Nexus 2148 Blocks BPDUs

We ran into a small issue this week with the cloud. We can easily overcome it but it seems that Cisco has a few design flaws to work out with the Nexus 2148, or fabric extenders which they refer to them as.

As you know from previous posts, we've launched our cloud offering and we've had very good public response from it. We've got about a dozen customers provisioned on it now and the requirement has emerged (we knew it would) to connect a customer cloud environment to their dedicated environment. In this particular case, Oracle RAC isn't supported on VMWare (go figure). We have a customer that wants to provision all of their front end web servers in the cloud but use an Oracle RAC implementation in the back end. So basically what we need to do is to build a RAC environment in a dedicated space for the customer and have it connect to the customer's cloud infrastructure.

Initially, we were just going to have the customer's RAC environment sit in a dedicated rack somewhere in the data center. We were going to run a couple of cross connects to the cage where our cloud infrastructure sits and then connnect it into the Cisco Nexus 2148 fabric extenders since those provide 48 gig copper ports. In the dedicated environment, the customer was going to have a couple of switches for their RAC servers and we'd just connect those switches to the 2148s.....all would be good.

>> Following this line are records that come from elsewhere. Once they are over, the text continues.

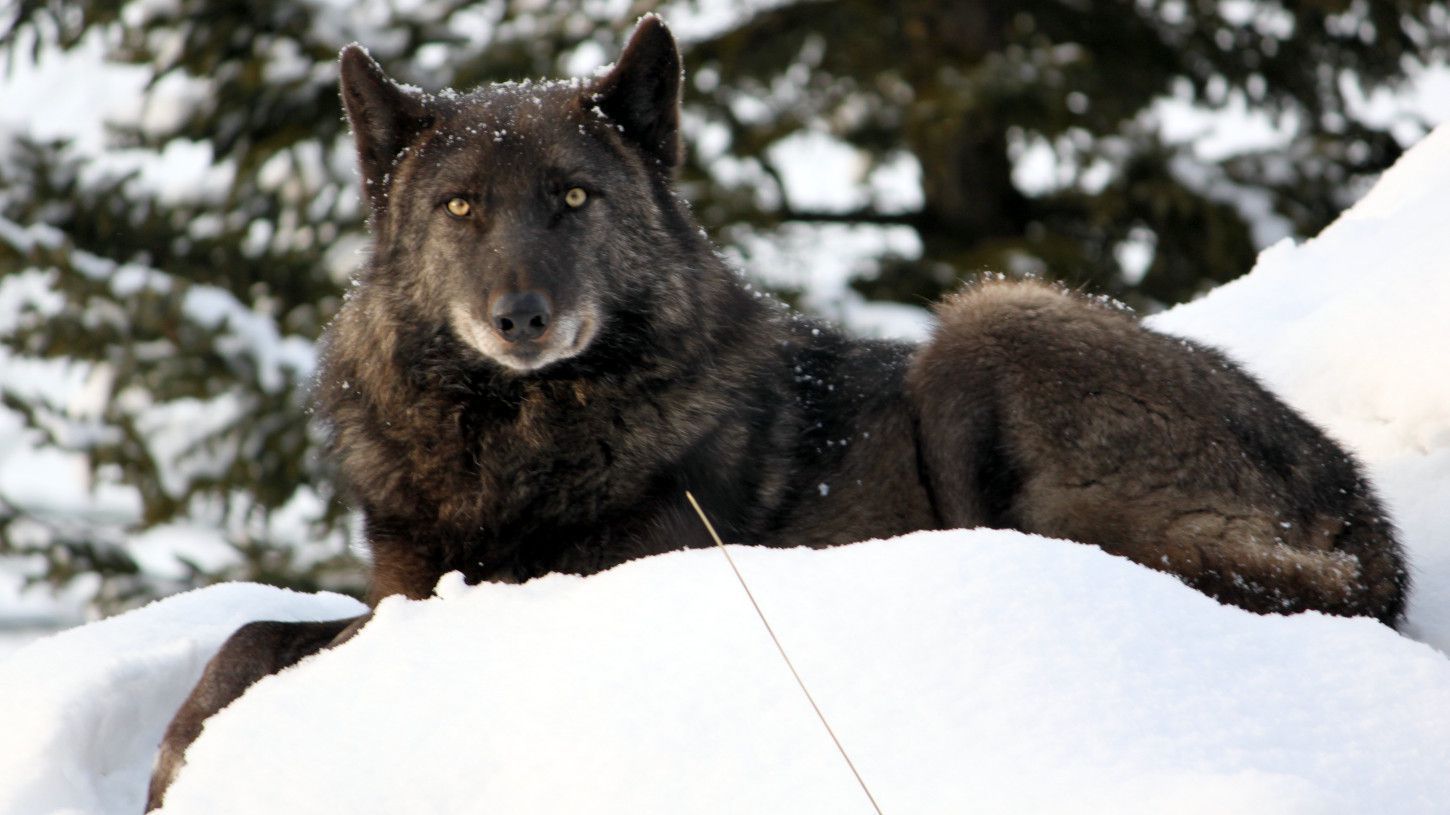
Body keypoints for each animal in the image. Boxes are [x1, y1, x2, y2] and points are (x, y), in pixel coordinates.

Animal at [141, 14, 1397, 806]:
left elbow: (272, 641)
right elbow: (249, 633)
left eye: (574, 197)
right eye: (459, 206)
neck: (515, 438)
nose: (522, 316)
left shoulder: (537, 590)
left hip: (988, 322)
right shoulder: (404, 579)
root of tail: (1372, 540)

Then we found the problem. The 2148 blocks BPDU (bridge protocol data unit) packets so we can't connect another switch to them. It will send the port into err-disable. The problem is that BPDUs are blocked by default and you can't change this setting. Rats!!! I'm sure Cisco has some great rational explanation for why they did it (like they're trying to get rid of spanning tree or something) but I think it's so you have to take the connection up to the Nexus 5020 or 7000 series and burn your 10G SFP slots. More 1oG ports get burned...Cisco makes more money. I know, I know.....I may be being harsh on Cisco and somewhat understand their rationale but it makes life a little more difficult.

We ultimately decided to just provision a couple of ToR switches (Cisco 3750 or 4948) to service this need. No big deal but it would have been nice to be able to use the ports on those 2148s as we have a lot that aren't going to be used for other purposes.

Note that we did verify you can't disable this feature. Documentation is hard to find to support this but we fully tested it in the cloud lab so if you're out there racking your brain trying to figure this out, give it up for now.